Bayer verneint ein Krebsrisiko von Roundup. Die EPA hielt mehrfach fest, sie gehe nicht davon aus, dass der Unkrautvernichter Krebs bei Menschen verursache. Deswegen seien auch keine Warnhinweise notwendig. Eine Forschungsagentur der Weltgesundheitsorganisation WHO hatte unterdessen den Wirkstoff Glyphosat vor einem Jahrzehnt als «wahrscheinlich krebserregend» eingestuft.
Der Fall des Klägers John Durnell war ursprünglich im Oktober 2023 in St. Louis verhandelt worden. Die Geschworenen kamen zu dem Schluss, dass das Unternehmen zu einer Krebswarnung auf dem Unkrautvernichter Roundup verpflichtet gewesen sei, und sprachen dem Kläger 1,25 Millionen Dollar zu. Bayer wählte den Fall dann später für den Gang vor den obersten US-Gerichtshof aus, um ein Grundsatzurteil zu erzielen.

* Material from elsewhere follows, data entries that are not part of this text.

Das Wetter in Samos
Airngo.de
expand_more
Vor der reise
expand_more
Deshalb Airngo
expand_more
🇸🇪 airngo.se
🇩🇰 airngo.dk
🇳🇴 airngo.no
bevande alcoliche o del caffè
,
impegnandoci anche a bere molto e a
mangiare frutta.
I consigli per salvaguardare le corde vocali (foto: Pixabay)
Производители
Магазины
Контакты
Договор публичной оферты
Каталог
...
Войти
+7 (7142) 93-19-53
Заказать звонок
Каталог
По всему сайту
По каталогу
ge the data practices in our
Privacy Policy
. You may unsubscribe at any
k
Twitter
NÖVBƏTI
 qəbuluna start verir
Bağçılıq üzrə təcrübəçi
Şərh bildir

Konzern verweist auf Umweltbehörde
Bayer argumentierte, dass die US-Umweltbehörde EPA in dem Mittel keine Gesundheitsrisiken sehe, wenn es entsprechend den Vorschriften angewendet werde. Die EPA hatte das Produktlabel folglich ohne Warnung genehmigt. Daher sollten laut Bayer auch Schadenersatzansprüche «basierend auf dem Recht einzelner Bundesstaaten vor Gericht keinen Bestand haben».

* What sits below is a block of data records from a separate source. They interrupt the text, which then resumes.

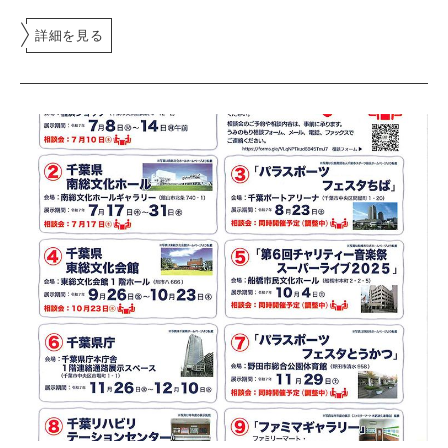
詳細を見る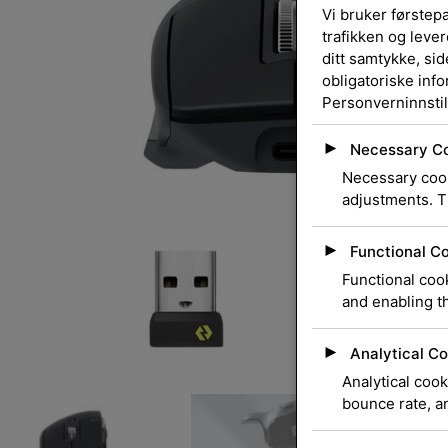
Vi bruker førstep
trafikken og lever
ditt samtykke, sid
obligatoriske inf
Personverninnstil
►
Necessary C
Necessary cook
adjustments. T
►
Functional C
Functional cook
and enabling th
►
Analytical Co
Analytical cook
bounce rate, an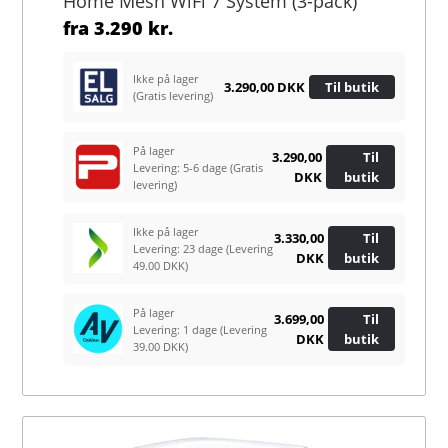
Home Mesh WiFi 7 System (3-pack)
fra
3.290 kr.
Ikke på lager
3.290,00 DKK
Til butik
(Gratis levering)
På lager
3.290,00
Til
Levering: 5-6 dage
(Gratis
DKK
butik
levering)
Ikke på lager
3.330,00
Til
Levering: 23 dage
(Levering
DKK
butik
49.00 DKK)
På lager
3.699,00
Til
Levering: 1 dage
(Levering
DKK
butik
39.00 DKK)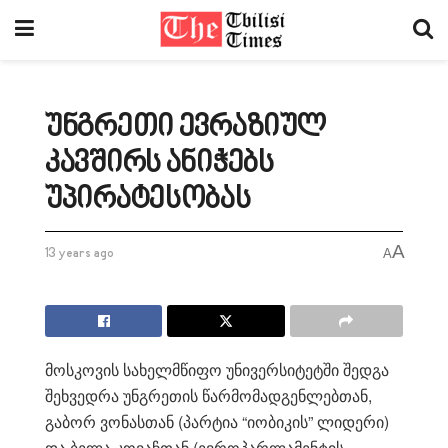
უნგრეთი ევრაზიულ
კავშირს ანიჭებს
უპირატესობას
A
13 years ago
A
მოსკოვის სახელმწიფო უნივერსიტეტში შედგა
შეხვედრა უნგრეთის წარმომადგენლებთან,
გაბორ ვონასთან (პარტია “იობიკის” ლიდერი)
და ბელა კოვაჩთან (ევროპარლამენტის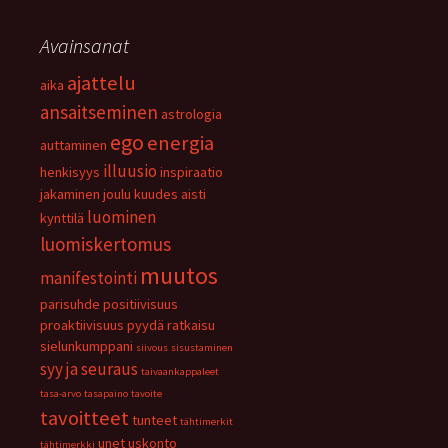
Avainsanat
ajattelu
aika
ansaitseminen
astrologia
ego
energia
auttaminen
illuusio
henkisyys
inspiraatio
jakaminen
joulu
kuudes aisti
luominen
kynttilä
luomiskertomus
muutos
manifestointi
parisuhde
positiivisuus
proaktiivisuus
pyydä
ratkaisu
sielunkumppani
siivous
sisustaminen
syy ja seuraus
taivaankappaleet
tasa-arvo
tasapaino
tavoite
tavoitteet
tunteet
tähtimerkit
unet
uskonto
tähtimerkki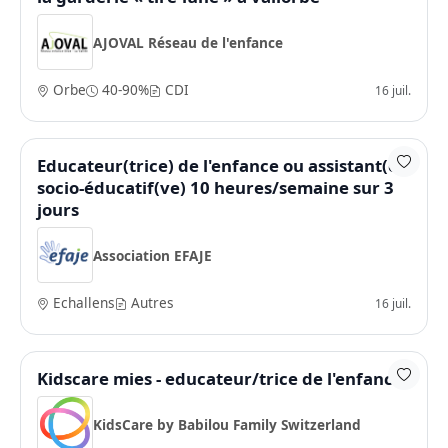
AJOVAL Réseau de l'enfance
Orbe
40-90%
CDI
16 juil.
Educateur(trice) de l'enfance ou assistant(e)
socio-éducatif(ve) 10 heures/semaine sur 3
jours
Association EFAJE
Echallens
Autres
16 juil.
Kidscare mies - educateur/trice de l'enfance
KidsCare by Babilou Family Switzerland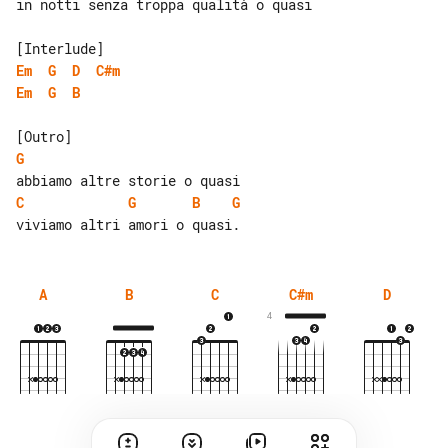
in notti senza troppa qualità o quasi

Em
G
D
C#m
Em
G
B
G
C
G
B
G
A
B
C
C#m
D
4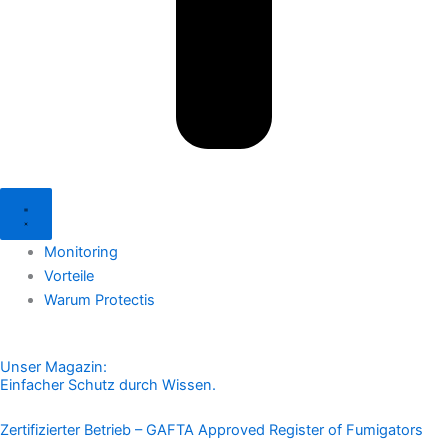
Monitoring
Vorteile
Warum Protectis
Unser Magazin:
Einfacher Schutz durch Wissen.
Zertifizierter Betrieb – GAFTA Approved Register of Fumigators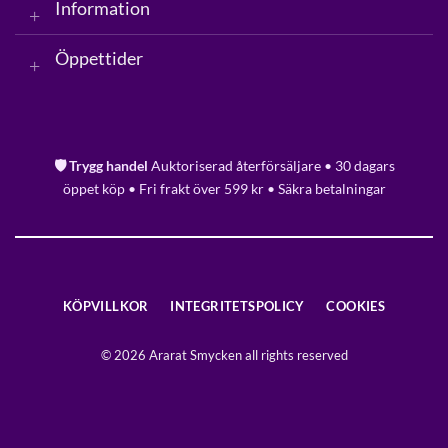
Information
Öppettider
🛡️ Trygg handel
Auktoriserad återförsäljare • 30 dagars
öppet köp • Fri frakt över 599 kr • Säkra betalningar
KÖPVILLKOR
INTEGRITETSPOLICY
COOKIES
© 2026 Ararat Smycken all rights reserved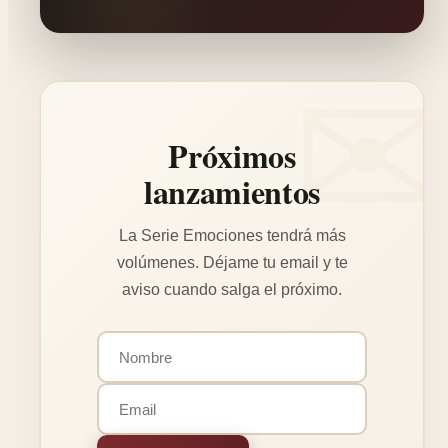
Próximos
lanzamientos
La Serie Emociones tendrá más
volúmenes. Déjame tu email y te
aviso cuando salga el próximo.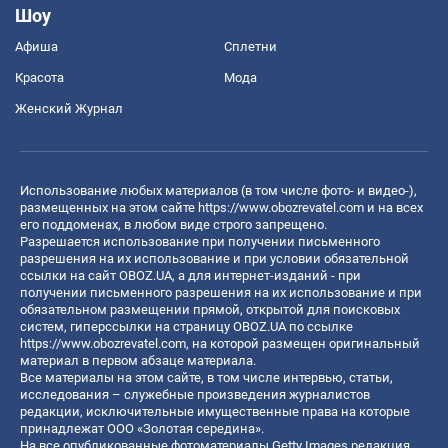
Шоу
Афиша
Сплетни
Красота
Мода
Женский Журнал
Использование любых материалов (в том числе фото- и видео-),
размещенных на этом сайте
https://www.obozrevatel.com
и на всех
его поддоменах, в любом виде строго запрещено.
Разрешается использование при получении письменного
разрешения на их использование и при условии обязательной
ссылки на сайт OBOZ.UA, а для интернет-изданий - при
получении письменного разрешения на их использование и при
обязательном размещении прямой, открытой для поисковых
систем, гиперссылки на страницу OBOZ.UA по ссылке
https://www.obozrevatel.com
, на которой размещен оригинальный
материал в первом абзаце материала.
Все материалы на этом сайте, в том числе интервью, статьи,
исследования – служебные произведения журналистов
редакции, исключительные имущественные права на которые
принадлежат ООО «Золотая середина».
На все опубликованные фотоматериалы Getty Images редакция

Zwei der neun Obersten US-Richter – die Liberale Ketanji Brown Jackson und der Konservative Neil Gorsuch – widersprachen der Ansicht der Mehrheit.
In verschiedenen Prozessen in den USA waren Klägern von Gerichten zum Teil hohe Schadenersatzansprüche zugesprochen worden. In anderen Fällen konnte sich Bayer durchsetzen. Der Konzern setzte auf ein Grundsatzurteil des Obersten Gerichts sowie einen Sammelvergleich.
Folge des Monsanto-Kaufs
Bayer-Chef Bill Anderson, der das Ruder in Leverkusen im Juni 2023 übernommen hatte, verfolgt das Ziel, die US-Rechtsstreitigkeiten bis Ende 2026 signifikant einzudämmen. Diese hatte sich Bayer 2018 mit der Übernahme des US-Agrarchemiekonzerns Monsanto ins Haus geholt. Nach einer ersten Niederlage in einem Glyphosat-Prozess stiegen dann die Klägerzahlen.

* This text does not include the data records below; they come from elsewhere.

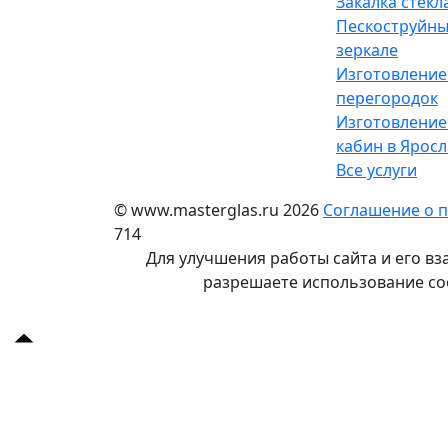
Закалка стекл
Пескоструйны
зеркале
Изготовление
перегородок
Изготовление
кабин в Яросл
Все услуги
© www.masterglas.ru 2026
Соглашение о 
714
Для улучшения работы сайта и его вз
разрешаете использование coo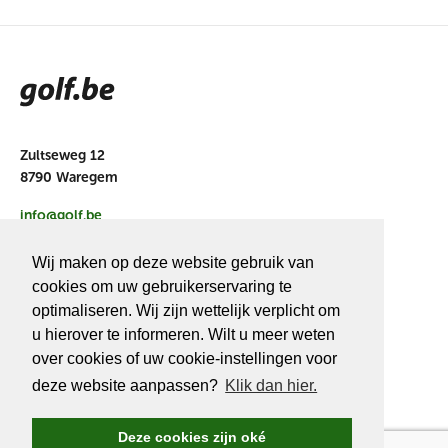
Zultseweg 12
8790 Waregem
info@golf.be
BE 0466527339
Wij maken op deze website gebruik van
cookies om uw gebruikerservaring te
optimaliseren. Wij zijn wettelijk verplicht om
u hierover te informeren. Wilt u meer weten
OVER
GOLF.BE
over cookies of uw cookie-instellingen voor
deze website aanpassen?
Klik dan hier.
Golf.be voordelen
Word Golf.be lid
Deze cookies zijn oké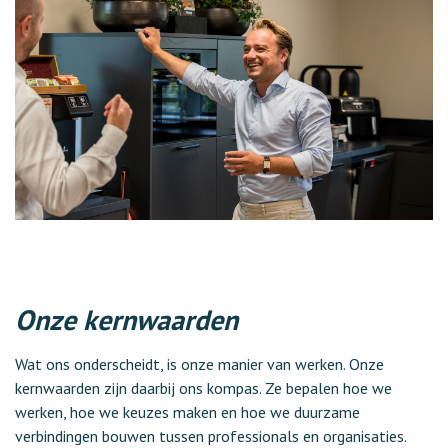
Onze kernwaarden
Wat ons onderscheidt, is onze manier van werken. Onze
kernwaarden zijn daarbij ons kompas. Ze bepalen hoe we
werken, hoe we keuzes maken en hoe we duurzame
verbindingen bouwen tussen professionals en organisaties.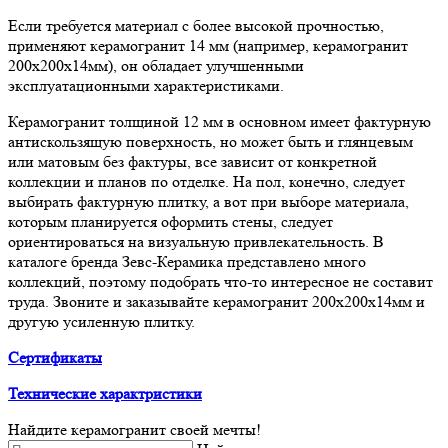
Если требуется материал с более высокой прочностью,
применяют керамогранит 14 мм (например, керамогранит
200х200х14мм), он обладает улучшенными
эксплуатационными характеристиками.
Керамогранит толщиной 12 мм в основном имеет фактурную
антискользящую поверхность, но может быть и глянцевым
или матовым без фактуры, все зависит от конкретной
коллекции и планов по отделке. На пол, конечно, следует
выбирать фактурную плитку, а вот при выборе материала,
которым планируется оформить стены, следует
ориентироваться на визуальную привлекательность. В
каталоге бренда Зевс-Керамика представлено много
коллекций, поэтому подобрать что-то интересное не составит
труда. Звоните и заказывайте керамогранит 200х200х14мм и
другую усиленную плитку.
Сертификаты
Технические характристики
Найдите керамогранит своей мечты!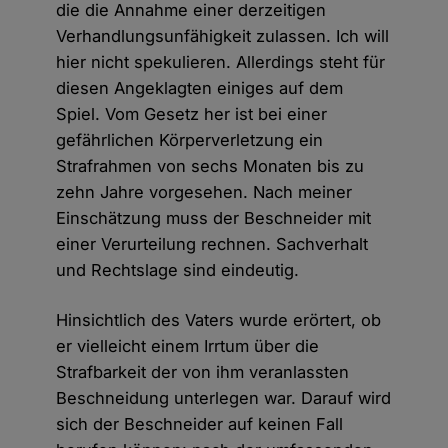
die die Annahme einer derzeitigen
Verhandlungsunfähigkeit zulassen. Ich will
hier nicht spekulieren. Allerdings steht für
diesen Angeklagten einiges auf dem
Spiel. Vom Gesetz her ist bei einer
gefährlichen Körperverletzung ein
Strafrahmen von sechs Monaten bis zu
zehn Jahre vorgesehen. Nach meiner
Einschätzung muss der Beschneider mit
einer Verurteilung rechnen. Sachverhalt
und Rechtslage sind eindeutig.
Hinsichtlich des Vaters wurde erörtert, ob
er vielleicht einem Irrtum über die
Strafbarkeit der von ihm veranlassten
Beschneidung unterlegen war. Darauf wird
sich der Beschneider auf keinen Fall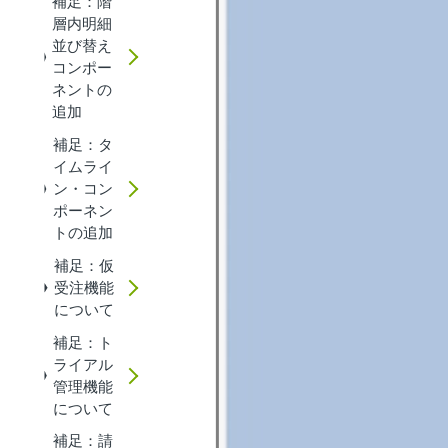
補足：階
層内明細
並び替え
コンポー
ネントの
追加
補足：タ
イムライ
ン・コン
ポーネン
トの追加
補足：仮
受注機能
について
補足：ト
ライアル
管理機能
について
補足：請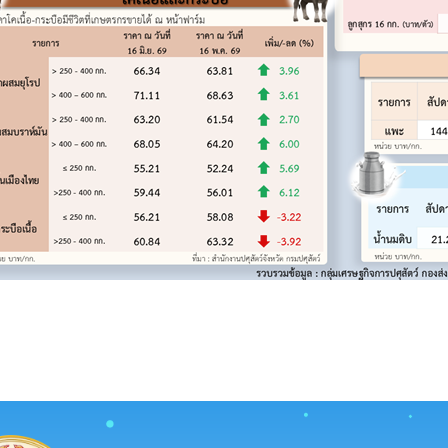
่ 2 เดือนกรกฎาคม 2569
ขายได้ สัปดาห์ที่ 5 เดือนมิถุนายน 2569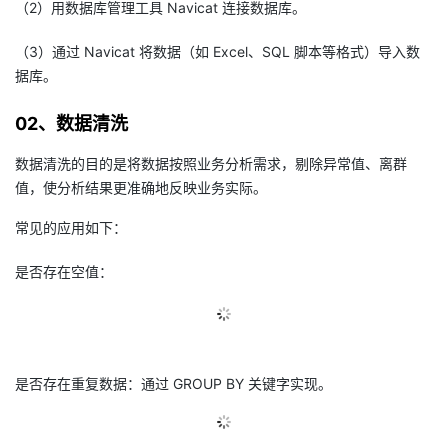
（2）用数据库管理工具 Navicat 连接数据库。
的
Programs
发
者
（3）通过 Navicat 将数据（如 Excel、SQL 脚本等格式）导入数
据库。
支
者
我
02、数据清洗
持
学
的
我
数据清洗的目的是将数据按照业务分析需求，剔除异常值、离群
我
堂
博
的
我
值，使分析结果更准确地反映业务实际。
的
我
常见的应用如下：
客
论
的
我
我
是否存在空值：
技
的
坛
圈
的
我
的
我
术
云
子
直
的
我
课
的
我
支
声
播
活
的
程
认
的
我
是否存在重复数据：通过 GROUP BY 关键字实现。
持
建
动
关
证
实
的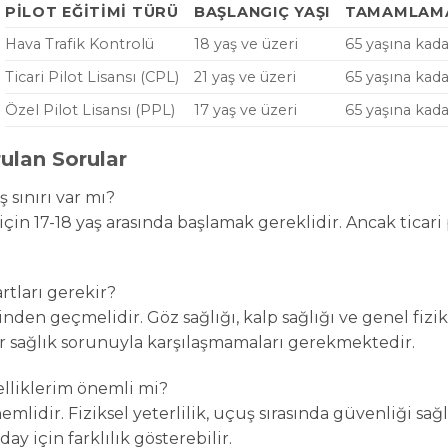
PILOT EĞITIMI TÜRÜ
BAŞLANGIÇ YAŞI
TAMAMLAMA
Hava Trafik Kontrolü
18 yaş ve üzeri
65 yaşına kada
Ticari Pilot Lisansı (CPL)
21 yaş ve üzeri
65 yaşına kada
Özel Pilot Lisansı (PPL)
17 yaş ve üzeri
65 yaşına kada
orulan Sorular
ş sınırı var mı?
için 17-18 yaş arasında başlamak gereklidir. Ancak ticari p
rtları gerekir?
rinden geçmelidir. Göz sağlığı, kalp sağlığı ve genel fizi
ir sağlık sorunuyla karşılaşmamaları gerekmektedir.
zelliklerim önemli mi?
mlidir. Fiziksel yeterlilik, uçuş sırasında güvenliği sağ
ay için farklılık gösterebilir.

Auch Sicht von Bayer dürfte das Urteil «dazu führen, dass aktuelle Klagen abgewiesen und mögliche künftige Klagen verhindert werden – soweit sie auf angeblich fehlenden Warnhinweisen beruhen». Zugleich strebt der Konzern weiterhin die finale Genehmigung eines angekündigten großen Sammelvergleichs an.